Work instructions.
Pull out every row that contains the string "септембар", with case counting.

Working data.

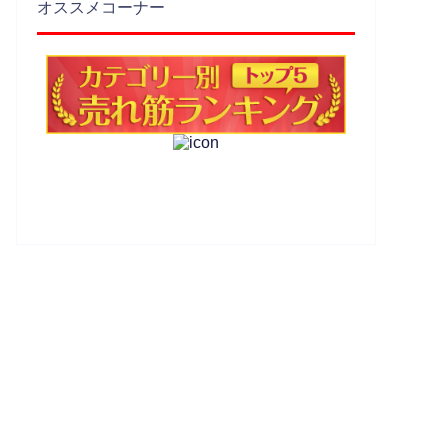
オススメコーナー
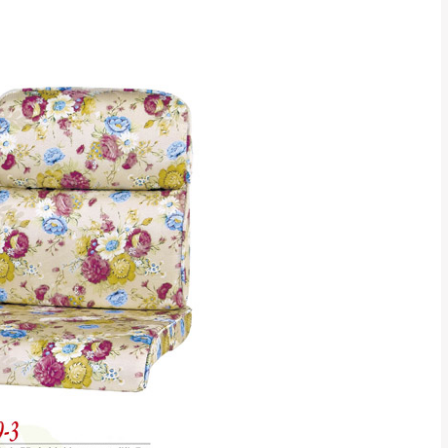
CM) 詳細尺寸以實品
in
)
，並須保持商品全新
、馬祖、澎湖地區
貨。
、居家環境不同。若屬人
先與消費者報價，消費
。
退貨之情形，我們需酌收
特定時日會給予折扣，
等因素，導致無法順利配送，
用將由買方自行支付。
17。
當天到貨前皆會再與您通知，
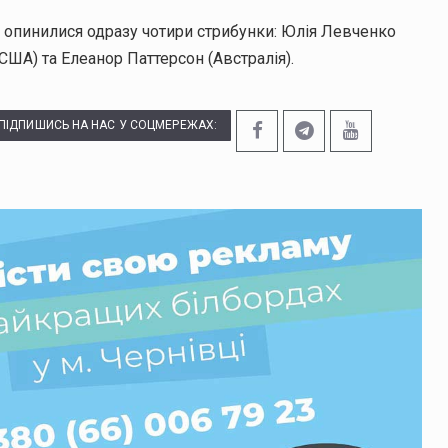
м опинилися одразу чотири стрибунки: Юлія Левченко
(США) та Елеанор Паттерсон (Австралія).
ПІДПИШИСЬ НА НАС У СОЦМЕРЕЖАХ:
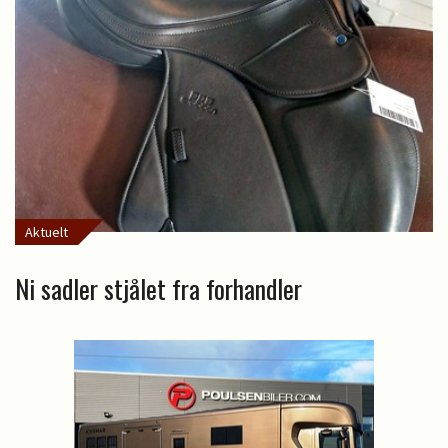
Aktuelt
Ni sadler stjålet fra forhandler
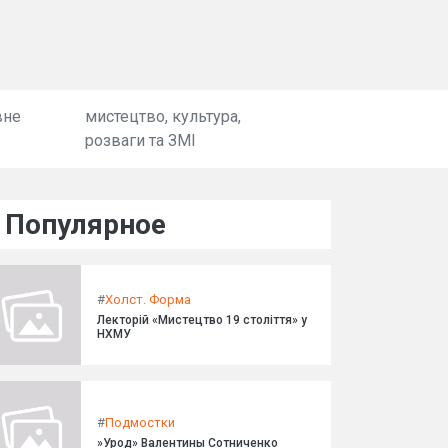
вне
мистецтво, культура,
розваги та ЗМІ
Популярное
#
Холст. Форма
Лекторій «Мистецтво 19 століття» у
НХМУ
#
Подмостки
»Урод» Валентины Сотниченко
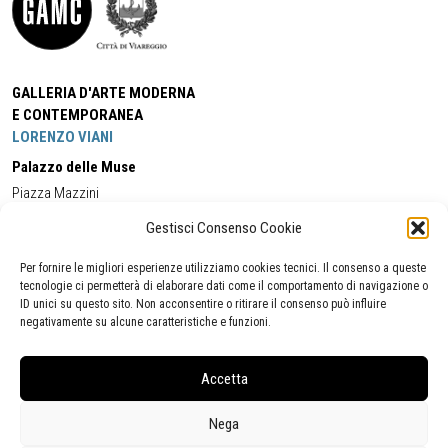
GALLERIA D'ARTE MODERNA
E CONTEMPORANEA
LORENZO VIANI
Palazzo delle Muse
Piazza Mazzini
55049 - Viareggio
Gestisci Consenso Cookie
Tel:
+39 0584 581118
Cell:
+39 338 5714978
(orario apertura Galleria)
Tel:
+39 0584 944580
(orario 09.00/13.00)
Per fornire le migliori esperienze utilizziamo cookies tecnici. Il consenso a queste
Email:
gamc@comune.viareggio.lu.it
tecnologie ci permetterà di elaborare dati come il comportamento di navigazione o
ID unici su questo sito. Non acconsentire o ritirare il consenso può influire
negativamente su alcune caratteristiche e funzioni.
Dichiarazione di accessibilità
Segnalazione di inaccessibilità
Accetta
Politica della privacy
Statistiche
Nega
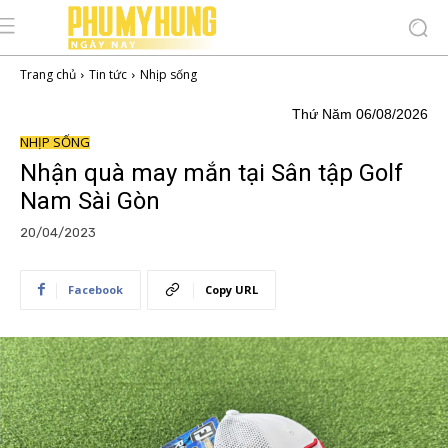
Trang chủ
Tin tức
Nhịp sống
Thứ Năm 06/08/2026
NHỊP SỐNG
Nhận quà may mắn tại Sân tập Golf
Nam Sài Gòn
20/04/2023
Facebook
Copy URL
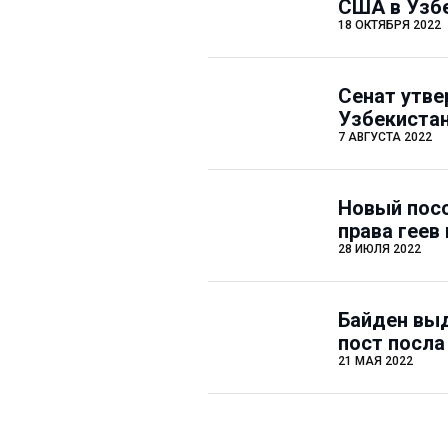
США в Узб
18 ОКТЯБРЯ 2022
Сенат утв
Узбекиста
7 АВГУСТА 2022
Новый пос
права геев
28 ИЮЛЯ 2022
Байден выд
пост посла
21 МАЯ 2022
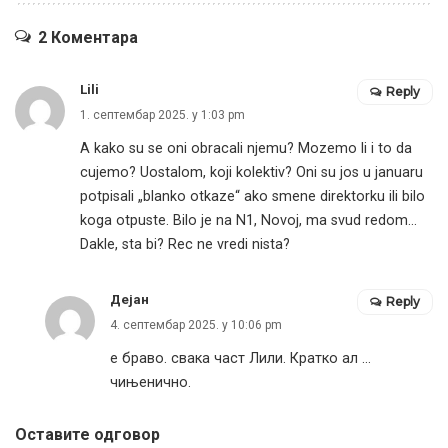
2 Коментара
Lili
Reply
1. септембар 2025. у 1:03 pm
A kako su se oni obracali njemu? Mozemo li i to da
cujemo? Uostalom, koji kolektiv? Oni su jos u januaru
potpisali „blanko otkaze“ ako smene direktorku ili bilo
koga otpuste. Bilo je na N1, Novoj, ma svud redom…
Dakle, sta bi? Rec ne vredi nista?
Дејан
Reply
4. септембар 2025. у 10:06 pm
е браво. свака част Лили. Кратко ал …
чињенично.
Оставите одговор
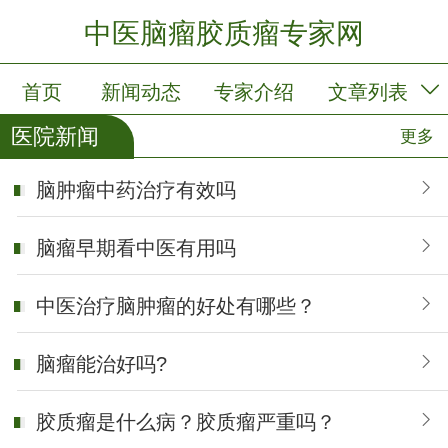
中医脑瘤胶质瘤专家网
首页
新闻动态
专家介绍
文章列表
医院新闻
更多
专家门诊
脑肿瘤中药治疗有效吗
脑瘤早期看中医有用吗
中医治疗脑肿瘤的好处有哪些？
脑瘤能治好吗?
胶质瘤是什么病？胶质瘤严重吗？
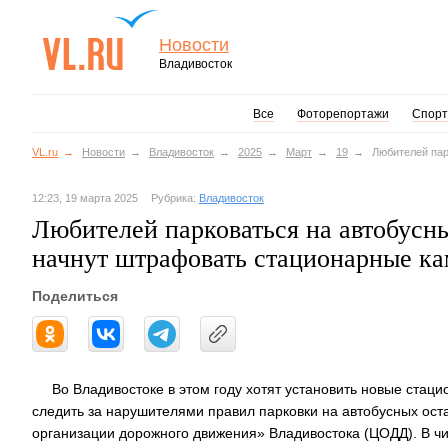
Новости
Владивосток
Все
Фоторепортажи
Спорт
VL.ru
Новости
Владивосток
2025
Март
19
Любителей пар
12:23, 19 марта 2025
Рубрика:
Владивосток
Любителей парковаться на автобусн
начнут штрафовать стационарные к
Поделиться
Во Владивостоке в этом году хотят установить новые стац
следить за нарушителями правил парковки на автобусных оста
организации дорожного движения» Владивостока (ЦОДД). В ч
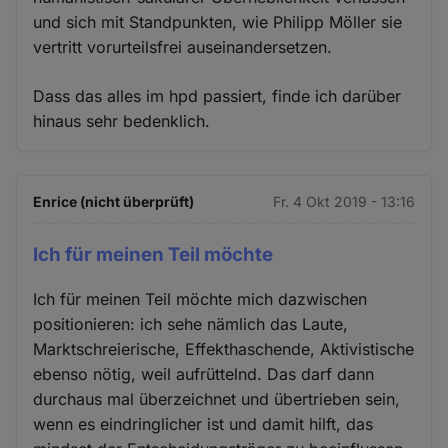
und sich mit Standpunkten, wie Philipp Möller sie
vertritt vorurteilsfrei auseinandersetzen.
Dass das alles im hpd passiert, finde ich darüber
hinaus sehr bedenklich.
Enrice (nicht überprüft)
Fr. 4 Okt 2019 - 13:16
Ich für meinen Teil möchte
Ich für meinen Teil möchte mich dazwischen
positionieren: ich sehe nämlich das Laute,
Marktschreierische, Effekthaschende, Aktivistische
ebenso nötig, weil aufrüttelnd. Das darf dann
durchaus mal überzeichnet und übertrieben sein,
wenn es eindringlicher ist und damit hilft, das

...

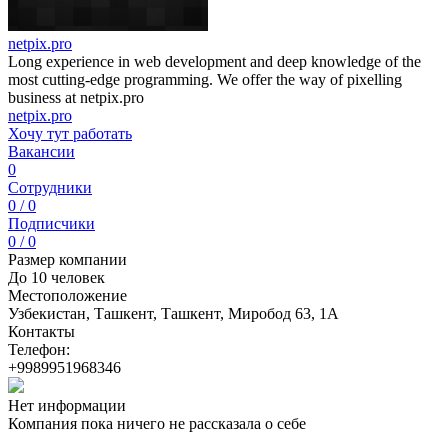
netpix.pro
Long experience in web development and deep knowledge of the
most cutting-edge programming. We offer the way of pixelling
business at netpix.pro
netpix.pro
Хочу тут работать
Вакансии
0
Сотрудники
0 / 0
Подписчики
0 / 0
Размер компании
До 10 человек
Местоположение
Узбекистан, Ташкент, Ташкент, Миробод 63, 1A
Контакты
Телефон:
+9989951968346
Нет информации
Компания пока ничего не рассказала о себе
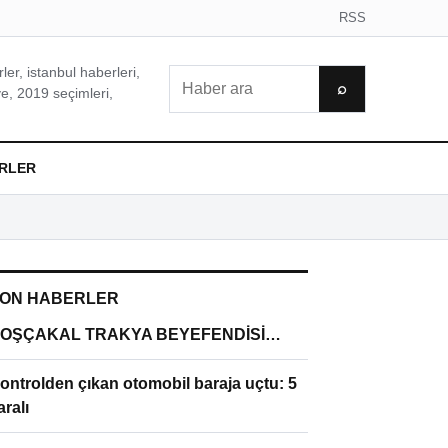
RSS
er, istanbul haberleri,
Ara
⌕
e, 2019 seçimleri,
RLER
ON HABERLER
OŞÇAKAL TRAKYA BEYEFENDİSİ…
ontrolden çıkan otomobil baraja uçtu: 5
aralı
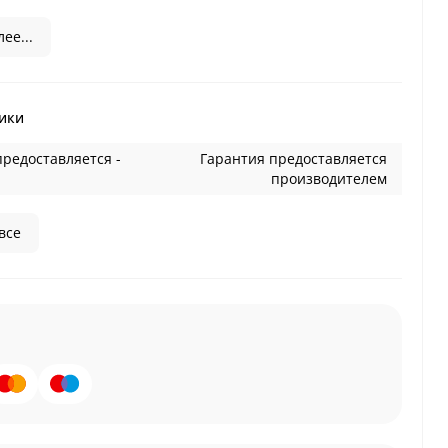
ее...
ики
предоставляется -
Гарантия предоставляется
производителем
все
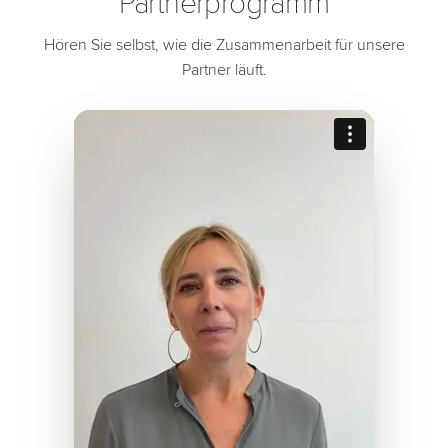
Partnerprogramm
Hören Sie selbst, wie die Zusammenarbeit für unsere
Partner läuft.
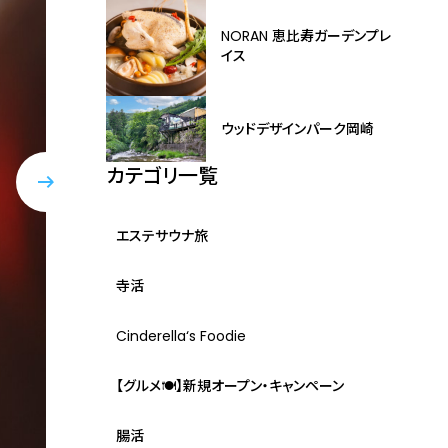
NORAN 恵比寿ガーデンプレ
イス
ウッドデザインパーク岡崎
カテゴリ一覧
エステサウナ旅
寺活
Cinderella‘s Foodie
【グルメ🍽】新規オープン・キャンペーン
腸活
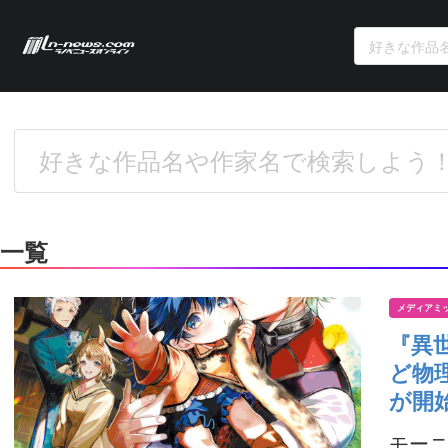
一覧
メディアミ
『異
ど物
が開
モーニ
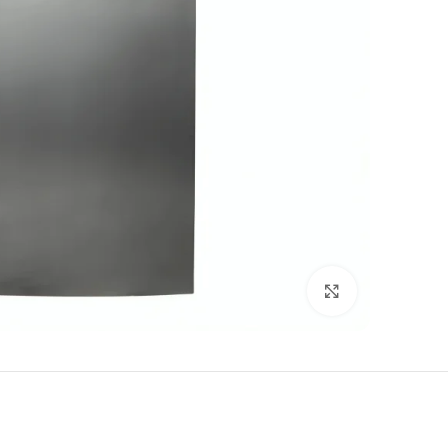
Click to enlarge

Answer space.
1. септембар 2025. у 1:03 pm
4. септембар 2025. у 10:06 pm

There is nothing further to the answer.